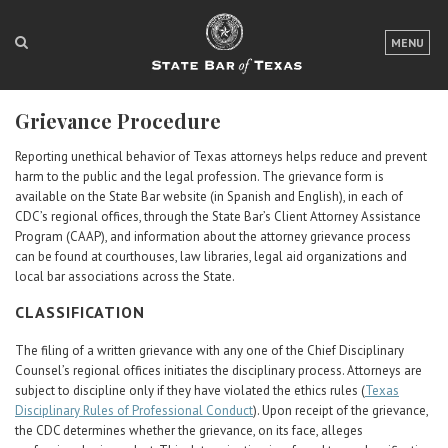
LOGIN
MENU
FOR THE PUBLIC
Grievance Procedure
FOR LAWYERS
Reporting unethical behavior of Texas attorneys helps reduce and prevent
ABOUT TEXAS BAR
harm to the public and the legal profession. The grievance form is
available on the State Bar website (in Spanish and English), in each of
NEWS & PUBLICATIONS
CDC’s regional offices, through the State Bar’s Client Attorney Assistance
Program (CAAP), and information about the attorney grievance process
can be found at courthouses, law libraries, legal aid organizations and
ACCESS TO JUSTICE
local bar associations across the State.
EVENTS
CLASSIFICATION
The filing of a written grievance with any one of the Chief Disciplinary
TexasBarCLE
Counsel’s regional offices initiates the disciplinary process. Attorneys are
subject to discipline only if they have violated the ethics rules (
Bar Books
Texas
Disciplinary Rules of Professional Conduct
). Upon receipt of the grievance,
Member Benefits
the CDC determines whether the grievance, on its face, alleges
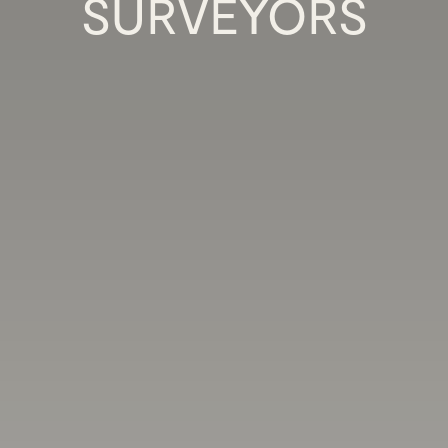
SURVEYORS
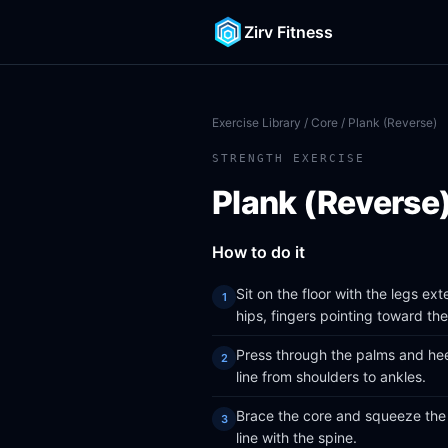
Zirv Fitness
Exercise Library
/
Core
/ Plank (Reverse)
STRENGTH EXERCISE
Plank (Reverse
How to do it
Sit on the floor with the legs e
hips, fingers pointing toward the
Press through the palms and heels
line from shoulders to ankles.
Brace the core and squeeze the 
line with the spine.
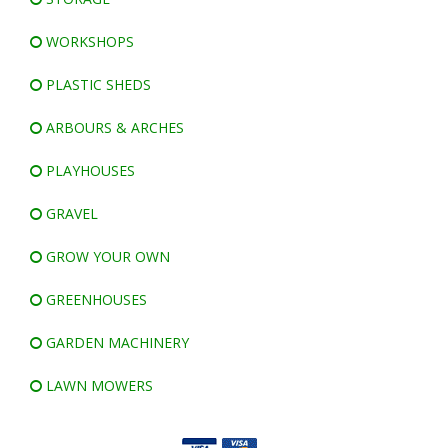
WORKSHOPS
PLASTIC SHEDS
ARBOURS & ARCHES
PLAYHOUSES
GRAVEL
GROW YOUR OWN
GREENHOUSES
GARDEN MACHINERY
LAWN MOWERS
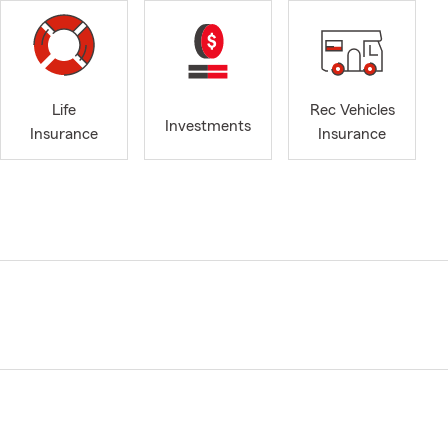
Life
Rec Vehicles
Investments
Insurance
Insurance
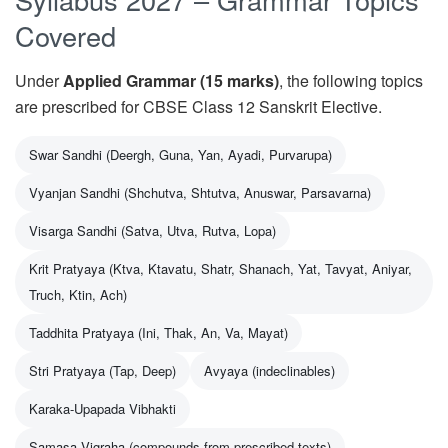
Covered
Under
Applied Grammar (15 marks)
, the following topics
are prescribed for CBSE Class 12 Sanskrit Elective.
Swar Sandhi (Deergh, Guna, Yan, Ayadi, Purvarupa)
Vyanjan Sandhi (Shchutva, Shtutva, Anuswar, Parsavarna)
Visarga Sandhi (Satva, Utva, Rutva, Lopa)
Krit Pratyaya (Ktva, Ktavatu, Shatr, Shanach, Yat, Tavyat, Aniyar,
Truch, Ktin, Ach)
Taddhita Pratyaya (Ini, Thak, An, Va, Mayat)
Stri Pratyaya (Tap, Deep)
Avyaya (indeclinables)
Karaka-Upapada Vibhakti
Samasa Vigraha (compounds from prescribed texts)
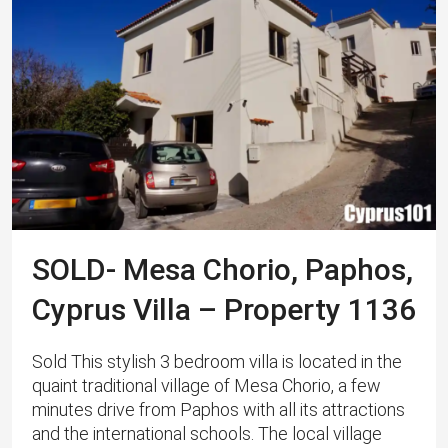
SOLD- Mesa Chorio, Paphos,
Cyprus Villa – Property 1136
Sold This stylish 3 bedroom villa is located in the
quaint traditional village of Mesa Chorio, a few
minutes drive from Paphos with all its attractions
and the international schools. The local village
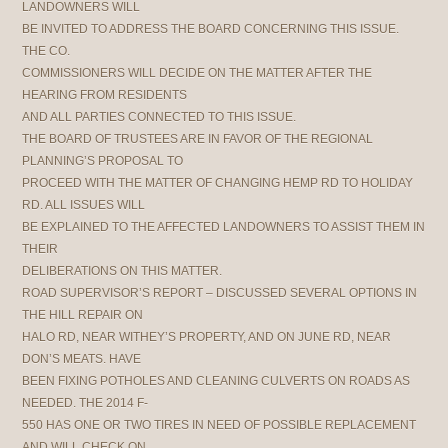
LANDOWNERS WILL
BE INVITED TO ADDRESS THE BOARD CONCERNING THIS ISSUE.
THE CO.
COMMISSIONERS WILL DECIDE ON THE MATTER AFTER THE
HEARING FROM RESIDENTS
AND ALL PARTIES CONNECTED TO THIS ISSUE.
THE BOARD OF TRUSTEES ARE IN FAVOR OF THE REGIONAL
PLANNING’S PROPOSAL TO
PROCEED WITH THE MATTER OF CHANGING HEMP RD TO HOLIDAY
RD. ALL ISSUES WILL
BE EXPLAINED TO THE AFFECTED LANDOWNERS TO ASSIST THEM IN
THEIR
DELIBERATIONS ON THIS MATTER.
ROAD SUPERVISOR’S REPORT – DISCUSSED SEVERAL OPTIONS IN
THE HILL REPAIR ON
HALO RD, NEAR WITHEY’S PROPERTY, AND ON JUNE RD, NEAR
DON’S MEATS. HAVE
BEEN FIXING POTHOLES AND CLEANING CULVERTS ON ROADS AS
NEEDED. THE 2014 F-
550 HAS ONE OR TWO TIRES IN NEED OF POSSIBLE REPLACEMENT
AND WILL CHECK ON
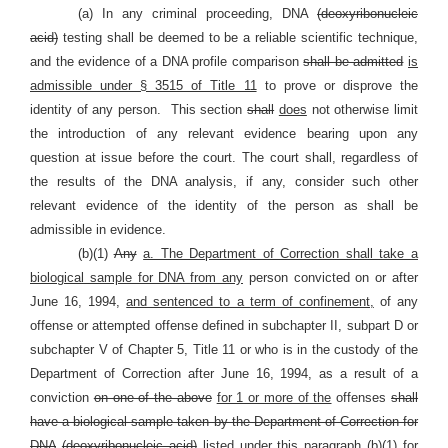
(a) In any criminal proceeding, DNA
(deoxyribonucleic
acid)
testing shall be deemed to be a reliable scientific technique,
and the evidence of a DNA profile comparison
shall be admitted
is
admissible under § 3515 of Title 11
to prove or disprove the
identity of any person.
This section
shall
does
not otherwise limit
the introduction of any relevant evidence bearing upon any
question at issue before the court. The court shall, regardless of
the results of the DNA analysis, if any, consider such other
relevant evidence of the identity of the person as shall be
admissible in evidence.
(b)(1)
Any
a. The Department of Correction shall take a
biological sample for DNA from any
person convicted on or after
June 16, 1994,
and sentenced to a term of confinement,
of any
offense or attempted offense defined in subchapter II, subpart D or
subchapter V of Chapter 5, Title 11 or who is in the custody of the
Department of Correction after June 16, 1994, as a result of a
conviction
on one of the above
for 1 or more of the
offenses
shall
have a biological sample taken by the Department of Correction for
DNA
(deoxyribonucleic acid)
listed under this paragraph (b)(1) for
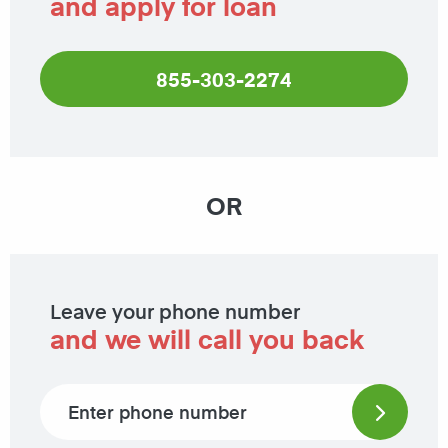
and apply for loan
855-303-2274
OR
Leave your phone number
and we will call you back
Phone number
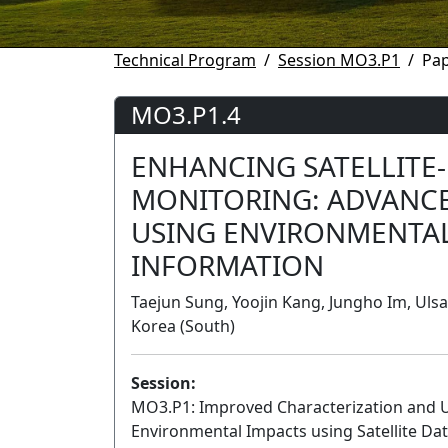
Technical Program
Session MO3.P1
Pa
MO3.P1.4
ENHANCING SATELLITE-
MONITORING: ADVANC
USING ENVIRONMENTA
INFORMATION
Taejun Sung, Yoojin Kang, Jungho Im, Ulsa
Korea (South)
Session:
MO3.P1: Improved Characterization and U
Environmental Impacts using Satellite Data 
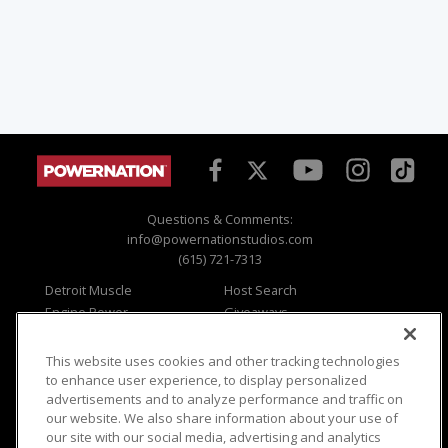
Questions & Comments:
info@powernationstudios.com
(615) 721-7313
Detroit Muscle
Host Search
Engine Power
Giveaways
Dirt & Trails
Email Sign-up
Music City Trucks
Where To Watch
This website uses cookies and other tracking technologies
to enhance user experience, to display personalized
Viewer Questions
Privacy
advertisements and to analyze performance and traffic on
Sales Questions
Opt Out
our website. We also share information about your use of
our site with our social media, advertising and analytics
Advertise
Terms of Use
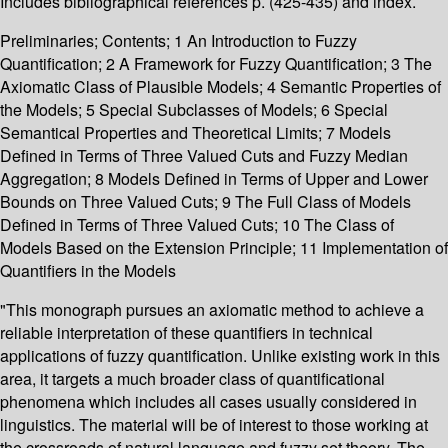
Includes bibliographical references p. (425-435) and index.
Preliminaries; Contents; 1 An Introduction to Fuzzy
Quantification; 2 A Framework for Fuzzy Quantification; 3 The
Axiomatic Class of Plausible Models; 4 Semantic Properties of
the Models; 5 Special Subclasses of Models; 6 Special
Semantical Properties and Theoretical Limits; 7 Models
Defined in Terms of Three Valued Cuts and Fuzzy Median
Aggregation; 8 Models Defined in Terms of Upper and Lower
Bounds on Three Valued Cuts; 9 The Full Class of Models
Defined in Terms of Three Valued Cuts; 10 The Class of
Models Based on the Extension Principle; 11 Implementation of
Quantifiers in the Models
"This monograph pursues an axiomatic method to achieve a
reliable interpretation of these quantifiers in technical
applications of fuzzy quantification. Unlike existing work in this
area, it targets a much broader class of quantificational
phenomena which includes all cases usually considered in
linguistics. The material will be of interest to those working at
the crossroads of natural language and fuzzy set theory. The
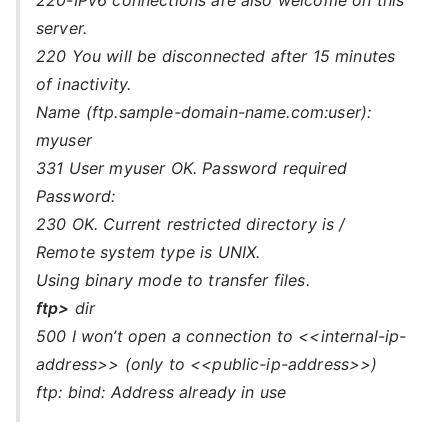
220-IPv6 connections are also welcome on this
server.
220 You will be disconnected after 15 minutes
of inactivity.
Name (ftp.sample-domain-name.com:user):
myuser
331 User myuser OK. Password required
Password:
230 OK. Current restricted directory is /
Remote system type is UNIX.
Using binary mode to transfer files.
ftp>
dir
500 I won’t open a connection to <<internal-ip-
address>> (only to <<public-ip-address>>)
ftp: bind: Address already in use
──────────
Task goal: Output a faithful copy of the data, with each picture left out.

Answer to this task:
LOGIN
MENU
FOR THE PUBLIC
Grievance Procedure
FOR LAWYERS
Reporting unethical behavior of Texas attorneys helps reduce and prevent
ABOUT TEXAS BAR
harm to the public and the legal profession. The grievance form is
available on the State Bar website (in Spanish and English), in each of
NEWS & PUBLICATIONS
CDC’s regional offices, through the State Bar’s Client Attorney Assistance
Program (CAAP), and information about the attorney grievance process
can be found at courthouses, law libraries, legal aid organizations and
ACCESS TO JUSTICE
local bar associations across the State.
EVENTS
CLASSIFICATION
The filing of a written grievance with any one of the Chief Disciplinary
TexasBarCLE
Counsel’s regional offices initiates the disciplinary process. Attorneys are
subject to discipline only if they have violated the ethics rules (
Bar Books
Texas
Disciplinary Rules of Professional Conduct
). Upon receipt of the grievance,
Member Benefits
the CDC determines whether the grievance, on its face, alleges
SURVEYORS
Zirv Fitness
Exercise Library
/
Core
/ Plank (Reverse)
STRENGTH EXERCISE
Plank (Reverse
How to do it
Sit on the floor with the legs e
hips, fingers pointing toward the
Press through the palms and heels
line from shoulders to ankles.
Brace the core and squeeze the 
line with the spine.
WORKSHOPS
PLASTIC SHEDS
ARBOURS & ARCHES
PLAYHOUSES
GRAVEL
GROW YOUR OWN
GREENHOUSES
GARDEN MACHINERY
LAWN MOWERS
Life
Rec Vehicles
Investments
Insurance
Insurance
Covered
Under
Applied Grammar (15 marks)
, the following topics
are prescribed for CBSE Class 12 Sanskrit Elective.
Swar Sandhi (Deergh, Guna, Yan, Ayadi, Purvarupa)
Vyanjan Sandhi (Shchutva, Shtutva, Anuswar, Parsavarna)
Visarga Sandhi (Satva, Utva, Rutva, Lopa)
Krit Pratyaya (Ktva, Ktavatu, Shatr, Shanach, Yat, Tavyat, Aniyar,
Truch, Ktin, Ach)
Taddhita Pratyaya (Ini, Thak, An, Va, Mayat)
Stri Pratyaya (Tap, Deep)
Avyaya (indeclinables)
Karaka-Upapada Vibhakti
Samasa Vigraha (compounds from prescribed texts)
SOLD- Mesa Chorio, Paphos,
Cyprus Villa – Property 1136
Sold This stylish 3 bedroom villa is located in the
quaint traditional village of Mesa Chorio, a few
minutes drive from Paphos with all its attractions
and the international schools. The local village
LANDOWNERS WILL
BE INVITED TO ADDRESS THE BOARD CONCERNING THIS ISSUE.
THE CO.
COMMISSIONERS WILL DECIDE ON THE MATTER AFTER THE
HEARING FROM RESIDENTS
AND ALL PARTIES CONNECTED TO THIS ISSUE.
THE BOARD OF TRUSTEES ARE IN FAVOR OF THE REGIONAL
PLANNING’S PROPOSAL TO
PROCEED WITH THE MATTER OF CHANGING HEMP RD TO HOLIDAY
RD. ALL ISSUES WILL
BE EXPLAINED TO THE AFFECTED LANDOWNERS TO ASSIST THEM IN
THEIR
DELIBERATIONS ON THIS MATTER.
ROAD SUPERVISOR’S REPORT – DISCUSSED SEVERAL OPTIONS IN
THE HILL REPAIR ON
HALO RD, NEAR WITHEY’S PROPERTY, AND ON JUNE RD, NEAR
DON’S MEATS. HAVE
BEEN FIXING POTHOLES AND CLEANING CULVERTS ON ROADS AS
NEEDED. THE 2014 F-
550 HAS ONE OR TWO TIRES IN NEED OF POSSIBLE REPLACEMENT
AND WILL CHECK ON
(a) In any criminal proceeding, DNA
(deoxyribonucleic
acid)
testing shall be deemed to be a reliable scientific technique,
and the evidence of a DNA profile comparison
shall be admitted
is
admissible under § 3515 of Title 11
to prove or disprove the
identity of any person.
This section
shall
does
not otherwise limit
the introduction of any relevant evidence bearing upon any
question at issue before the court. The court shall, regardless of
the results of the DNA analysis, if any, consider such other
relevant evidence of the identity of the person as shall be
admissible in evidence.
(b)(1)
Any
a. The Department of Correction shall take a
biological sample for DNA from any
person convicted on or after
June 16, 1994,
and sentenced to a term of confinement,
of any
offense or attempted offense defined in subchapter II, subpart D or
subchapter V of Chapter 5, Title 11 or who is in the custody of the
Department of Correction after June 16, 1994, as a result of a
conviction
on one of the above
for 1 or more of the
offenses
shall
have a biological sample taken by the Department of Correction for
DNA
(deoxyribonucleic acid)
listed under this paragraph (b)(1) for
and apply for loan
855-303-2274
OR
Leave your phone number
and we will call you back
Phone number
Technical Program
Session MO3.P1
Pa
MO3.P1.4
ENHANCING SATELLITE-
MONITORING: ADVANC
USING ENVIRONMENTA
INFORMATION
Taejun Sung, Yoojin Kang, Jungho Im, Ulsa
Korea (South)
Session:
MO3.P1: Improved Characterization and U
Environmental Impacts using Satellite Data 
Questions & Comments:
info@powernationstudios.com
(615) 721-7313
Detroit Muscle
Host Search
Engine Power
Giveaways
Dirt & Trails
Email Sign-up
Music City Trucks
Where To Watch
This website uses cookies and other tracking technologies
to enhance user experience, to display personalized
Viewer Questions
Privacy
advertisements and to analyze performance and traffic on
Sales Questions
Opt Out
our website. We also share information about your use of
our site with our social media, advertising and analytics
Advertise
Terms of Use
Includes bibliographical references p. (425-435) and index.
Preliminaries; Contents; 1 An Introduction to Fuzzy
Quantification; 2 A Framework for Fuzzy Quantification; 3 The
Axiomatic Class of Plausible Models; 4 Semantic Properties of
the Models; 5 Special Subclasses of Models; 6 Special
Semantical Properties and Theoretical Limits; 7 Models
Defined in Terms of Three Valued Cuts and Fuzzy Median
Aggregation; 8 Models Defined in Terms of Upper and Lower
Bounds on Three Valued Cuts; 9 The Full Class of Models
Defined in Terms of Three Valued Cuts; 10 The Class of
Models Based on the Extension Principle; 11 Implementation of
Quantifiers in the Models
"This monograph pursues an axiomatic method to achieve a
reliable interpretation of these quantifiers in technical
applications of fuzzy quantification. Unlike existing work in this
area, it targets a much broader class of quantificational
phenomena which includes all cases usually considered in
linguistics. The material will be of interest to those working at
the crossroads of natural language and fuzzy set theory. The
220-IPv6 connections are also welcome on this
server.
220 You will be disconnected after 15 minutes
of inactivity.
Name (ftp.sample-domain-name.com:user):
myuser
331 User myuser OK. Password required
Password:
230 OK. Current restricted directory is /
Remote system type is UNIX.
Using binary mode to transfer files.
ftp>
dir
500 I won’t open a connection to <<internal-ip-
address>> (only to <<public-ip-address>>)
ftp: bind: Address already in use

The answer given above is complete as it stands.